#### REQUIRED ACTION:
Without including any picture, return the complete set of records exactly.

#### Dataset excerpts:
__________

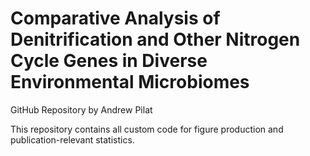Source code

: # Comparative Analysis of Denitrification and Other Nitrogen Cycle Genes in Diverse Environmental Microbiomes

GitHub Repository by Andrew Pilat

This repository contains all custom code for figure production and publication-relevant statistics.
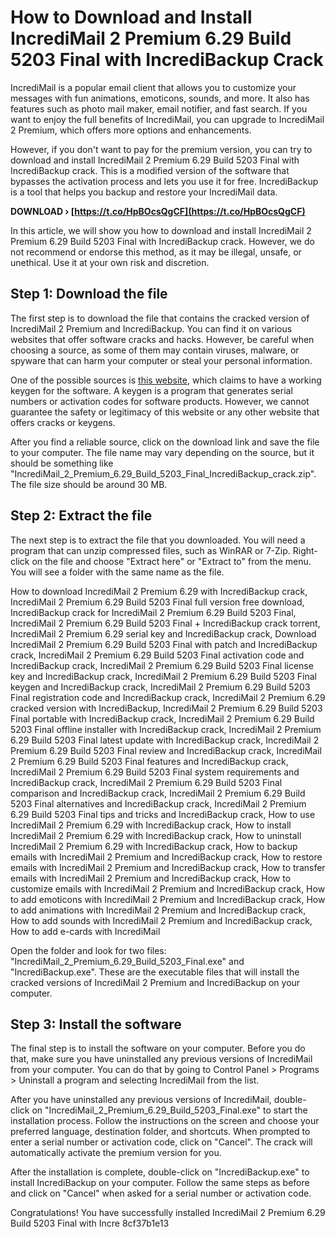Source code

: # How to Download and Install IncrediMail 2 Premium 6.29 Build 5203 Final with IncrediBackup Crack
 
IncrediMail is a popular email client that allows you to customize your messages with fun animations, emoticons, sounds, and more. It also has features such as photo mail maker, email notifier, and fast search. If you want to enjoy the full benefits of IncrediMail, you can upgrade to IncrediMail 2 Premium, which offers more options and enhancements.
 
However, if you don't want to pay for the premium version, you can try to download and install IncrediMail 2 Premium 6.29 Build 5203 Final with IncrediBackup crack. This is a modified version of the software that bypasses the activation process and lets you use it for free. IncrediBackup is a tool that helps you backup and restore your IncrediMail data.
 
**DOWNLOAD › [https://t.co/HpBOcsQgCF](https://t.co/HpBOcsQgCF)**


 
In this article, we will show you how to download and install IncrediMail 2 Premium 6.29 Build 5203 Final with IncrediBackup crack. However, we do not recommend or endorse this method, as it may be illegal, unsafe, or unethical. Use it at your own risk and discretion.
 
## Step 1: Download the file
 
The first step is to download the file that contains the cracked version of IncrediMail 2 Premium and IncrediBackup. You can find it on various websites that offer software cracks and hacks. However, be careful when choosing a source, as some of them may contain viruses, malware, or spyware that can harm your computer or steal your personal information.
 
One of the possible sources is [this website](https://cracksgurus.com/crack/IncrediMail-2-Premium-6.29-Build-5203-Final-IncrediBackup-keygen-by-NoPE-bee68c9f0a.html), which claims to have a working keygen for the software. A keygen is a program that generates serial numbers or activation codes for software products. However, we cannot guarantee the safety or legitimacy of this website or any other website that offers cracks or keygens.
 
After you find a reliable source, click on the download link and save the file to your computer. The file name may vary depending on the source, but it should be something like "IncrediMail\_2\_Premium\_6.29\_Build\_5203\_Final\_IncrediBackup\_crack.zip". The file size should be around 30 MB.
 
## Step 2: Extract the file
 
The next step is to extract the file that you downloaded. You will need a program that can unzip compressed files, such as WinRAR or 7-Zip. Right-click on the file and choose "Extract here" or "Extract to" from the menu. You will see a folder with the same name as the file.
 
How to download IncrediMail 2 Premium 6.29 with IncrediBackup crack,  IncrediMail 2 Premium 6.29 Build 5203 Final full version free download,  IncrediBackup crack for IncrediMail 2 Premium 6.29 Build 5203 Final,  IncrediMail 2 Premium 6.29 Build 5203 Final + IncrediBackup crack torrent,  IncrediMail 2 Premium 6.29 serial key and IncrediBackup crack,  Download IncrediMail 2 Premium 6.29 Build 5203 Final with patch and IncrediBackup crack,  IncrediMail 2 Premium 6.29 Build 5203 Final activation code and IncrediBackup crack,  IncrediMail 2 Premium 6.29 Build 5203 Final license key and IncrediBackup crack,  IncrediMail 2 Premium 6.29 Build 5203 Final keygen and IncrediBackup crack,  IncrediMail 2 Premium 6.29 Build 5203 Final registration code and IncrediBackup crack,  IncrediMail 2 Premium 6.29 cracked version with IncrediBackup,  IncrediMail 2 Premium 6.29 Build 5203 Final portable with IncrediBackup crack,  IncrediMail 2 Premium 6.29 Build 5203 Final offline installer with IncrediBackup crack,  IncrediMail 2 Premium 6.29 Build 5203 Final latest update with IncrediBackup crack,  IncrediMail 2 Premium 6.29 Build 5203 Final review and IncrediBackup crack,  IncrediMail 2 Premium 6.29 Build 5203 Final features and IncrediBackup crack,  IncrediMail 2 Premium 6.29 Build 5203 Final system requirements and IncrediBackup crack,  IncrediMail 2 Premium 6.29 Build 5203 Final comparison and IncrediBackup crack,  IncrediMail 2 Premium 6.29 Build 5203 Final alternatives and IncrediBackup crack,  IncrediMail 2 Premium 6.29 Build 5203 Final tips and tricks and IncrediBackup crack,  How to use IncrediMail 2 Premium 6.29 with IncrediBackup crack,  How to install IncrediMail 2 Premium 6.29 with IncrediBackup crack,  How to uninstall IncrediMail 2 Premium 6.29 with IncrediBackup crack,  How to backup emails with IncrediMail 2 Premium and IncrediBackup crack,  How to restore emails with IncrediMail 2 Premium and IncrediBackup crack,  How to transfer emails with IncrediMail 2 Premium and IncrediBackup crack,  How to customize emails with IncrediMail 2 Premium and IncrediBackup crack,  How to add emoticons with IncrediMail 2 Premium and IncrediBackup crack,  How to add animations with IncrediMail 2 Premium and IncrediBackup crack,  How to add sounds with IncrediMail 2 Premium and IncrediBackup crack,  How to add e-cards with IncrediMail
 
Open the folder and look for two files: "IncrediMail\_2\_Premium\_6.29\_Build\_5203\_Final.exe" and "IncrediBackup.exe". These are the executable files that will install the cracked versions of IncrediMail 2 Premium and IncrediBackup on your computer.
 
## Step 3: Install the software
 
The final step is to install the software on your computer. Before you do that, make sure you have uninstalled any previous versions of IncrediMail from your computer. You can do that by going to Control Panel > Programs > Uninstall a program and selecting IncrediMail from the list.
 
After you have uninstalled any previous versions of IncrediMail, double-click on "IncrediMail\_2\_Premium\_6.29\_Build\_5203\_Final.exe" to start the installation process. Follow the instructions on the screen and choose your preferred language, destination folder, and shortcuts. When prompted to enter a serial number or activation code, click on "Cancel". The crack will automatically activate the premium version for you.
 
After the installation is complete, double-click on "IncrediBackup.exe" to install IncrediBackup on your computer. Follow the same steps as before and click on "Cancel" when asked for a serial number or activation code.
 
Congratulations! You have successfully installed IncrediMail 2 Premium 6.29 Build 5203 Final with Incre
 8cf37b1e13
 
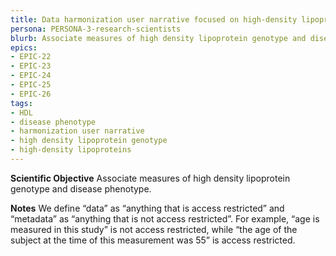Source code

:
 ```yaml
---
title: Data harmonization user narrative focused on high-density lipoproteins (HDL) research
persona: PERSONA-3-research-scientists
blurb: Associate measures of high density lipoprotein genotype and disease phenotype
epics:  
- EPIC-22
- EPIC-23
- EPIC-24
- EPIC-25
- EPIC-26
tags:
- HDL
- disease phenotype
- harmonization user narrative
- high density lipoprotein genotype
- high-density lipoproteins
---
```

**Scientific Objective**
Associate measures of high density lipoprotein genotype and disease phenotype.

**Notes**
We define “data” as “anything that is access restricted” and “metadata” as “anything that is not access restricted”. For example, “age is measured in this study” is not access restricted, while “the age of the subject at the time of this measurement was 55” is access restricted.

__________

#### WRITTEN REPLY:
Source code

: # Comparative Analysis of Denitrification and Other Nitrogen Cycle Genes in Diverse Environmental Microbiomes

GitHub Repository by Andrew Pilat

This repository contains all custom code for figure production and publication-relevant statistics.
Source code

: # How to Download and Install IncrediMail 2 Premium 6.29 Build 5203 Final with IncrediBackup Crack
 
IncrediMail is a popular email client that allows you to customize your messages with fun animations, emoticons, sounds, and more. It also has features such as photo mail maker, email notifier, and fast search. If you want to enjoy the full benefits of IncrediMail, you can upgrade to IncrediMail 2 Premium, which offers more options and enhancements.
 
However, if you don't want to pay for the premium version, you can try to download and install IncrediMail 2 Premium 6.29 Build 5203 Final with IncrediBackup crack. This is a modified version of the software that bypasses the activation process and lets you use it for free. IncrediBackup is a tool that helps you backup and restore your IncrediMail data.
 
**DOWNLOAD › [https://t.co/HpBOcsQgCF](https://t.co/HpBOcsQgCF)**


 
In this article, we will show you how to download and install IncrediMail 2 Premium 6.29 Build 5203 Final with IncrediBackup crack. However, we do not recommend or endorse this method, as it may be illegal, unsafe, or unethical. Use it at your own risk and discretion.
 
## Step 1: Download the file
 
The first step is to download the file that contains the cracked version of IncrediMail 2 Premium and IncrediBackup. You can find it on various websites that offer software cracks and hacks. However, be careful when choosing a source, as some of them may contain viruses, malware, or spyware that can harm your computer or steal your personal information.
 
One of the possible sources is [this website](https://cracksgurus.com/crack/IncrediMail-2-Premium-6.29-Build-5203-Final-IncrediBackup-keygen-by-NoPE-bee68c9f0a.html), which claims to have a working keygen for the software. A keygen is a program that generates serial numbers or activation codes for software products. However, we cannot guarantee the safety or legitimacy of this website or any other website that offers cracks or keygens.
 
After you find a reliable source, click on the download link and save the file to your computer. The file name may vary depending on the source, but it should be something like "IncrediMail\_2\_Premium\_6.29\_Build\_5203\_Final\_IncrediBackup\_crack.zip". The file size should be around 30 MB.
 
## Step 2: Extract the file
 
The next step is to extract the file that you downloaded. You will need a program that can unzip compressed files, such as WinRAR or 7-Zip. Right-click on the file and choose "Extract here" or "Extract to" from the menu. You will see a folder with the same name as the file.
 
How to download IncrediMail 2 Premium 6.29 with IncrediBackup crack,  IncrediMail 2 Premium 6.29 Build 5203 Final full version free download,  IncrediBackup crack for IncrediMail 2 Premium 6.29 Build 5203 Final,  IncrediMail 2 Premium 6.29 Build 5203 Final + IncrediBackup crack torrent,  IncrediMail 2 Premium 6.29 serial key and IncrediBackup crack,  Download IncrediMail 2 Premium 6.29 Build 5203 Final with patch and IncrediBackup crack,  IncrediMail 2 Premium 6.29 Build 5203 Final activation code and IncrediBackup crack,  IncrediMail 2 Premium 6.29 Build 5203 Final license key and IncrediBackup crack,  IncrediMail 2 Premium 6.29 Build 5203 Final keygen and IncrediBackup crack,  IncrediMail 2 Premium 6.29 Build 5203 Final registration code and IncrediBackup crack,  IncrediMail 2 Premium 6.29 cracked version with IncrediBackup,  IncrediMail 2 Premium 6.29 Build 5203 Final portable with IncrediBackup crack,  IncrediMail 2 Premium 6.29 Build 5203 Final offline installer with IncrediBackup crack,  IncrediMail 2 Premium 6.29 Build 5203 Final latest update with IncrediBackup crack,  IncrediMail 2 Premium 6.29 Build 5203 Final review and IncrediBackup crack,  IncrediMail 2 Premium 6.29 Build 5203 Final features and IncrediBackup crack,  IncrediMail 2 Premium 6.29 Build 5203 Final system requirements and IncrediBackup crack,  IncrediMail 2 Premium 6.29 Build 5203 Final comparison and IncrediBackup crack,  IncrediMail 2 Premium 6.29 Build 5203 Final alternatives and IncrediBackup crack,  IncrediMail 2 Premium 6.29 Build 5203 Final tips and tricks and IncrediBackup crack,  How to use IncrediMail 2 Premium 6.29 with IncrediBackup crack,  How to install IncrediMail 2 Premium 6.29 with IncrediBackup crack,  How to uninstall IncrediMail 2 Premium 6.29 with IncrediBackup crack,  How to backup emails with IncrediMail 2 Premium and IncrediBackup crack,  How to restore emails with IncrediMail 2 Premium and IncrediBackup crack,  How to transfer emails with IncrediMail 2 Premium and IncrediBackup crack,  How to customize emails with IncrediMail 2 Premium and IncrediBackup crack,  How to add emoticons with IncrediMail 2 Premium and IncrediBackup crack,  How to add animations with IncrediMail 2 Premium and IncrediBackup crack,  How to add sounds with IncrediMail 2 Premium and IncrediBackup crack,  How to add e-cards with IncrediMail
 
Open the folder and look for two files: "IncrediMail\_2\_Premium\_6.29\_Build\_5203\_Final.exe" and "IncrediBackup.exe". These are the executable files that will install the cracked versions of IncrediMail 2 Premium and IncrediBackup on your computer.
 
## Step 3: Install the software
 
The final step is to install the software on your computer. Before you do that, make sure you have uninstalled any previous versions of IncrediMail from your computer. You can do that by going to Control Panel > Programs > Uninstall a program and selecting IncrediMail from the list.
 
After you have uninstalled any previous versions of IncrediMail, double-click on "IncrediMail\_2\_Premium\_6.29\_Build\_5203\_Final.exe" to start the installation process. Follow the instructions on the screen and choose your preferred language, destination folder, and shortcuts. When prompted to enter a serial number or activation code, click on "Cancel". The crack will automatically activate the premium version for you.
 
After the installation is complete, double-click on "IncrediBackup.exe" to install IncrediBackup on your computer. Follow the same steps as before and click on "Cancel" when asked for a serial number or activation code.
 
Congratulations! You have successfully installed IncrediMail 2 Premium 6.29 Build 5203 Final with Incre
 8cf37b1e13
 
Source code

:
 ```yaml
---
title: Data harmonization user narrative focused on high-density lipoproteins (HDL) research
persona: PERSONA-3-research-scientists
blurb: Associate measures of high density lipoprotein genotype and disease phenotype
epics:  
- EPIC-22
- EPIC-23
- EPIC-24
- EPIC-25
- EPIC-26
tags:
- HDL
- disease phenotype
- harmonization user narrative
- high density lipoprotein genotype
- high-density lipoproteins
---
```

**Scientific Objective**
Associate measures of high density lipoprotein genotype and disease phenotype.

**Notes**
We define “data” as “anything that is access restricted” and “metadata” as “anything that is not access restricted”. For example, “age is measured in this study” is not access restricted, while “the age of the subject at the time of this measurement was 55” is access restricted.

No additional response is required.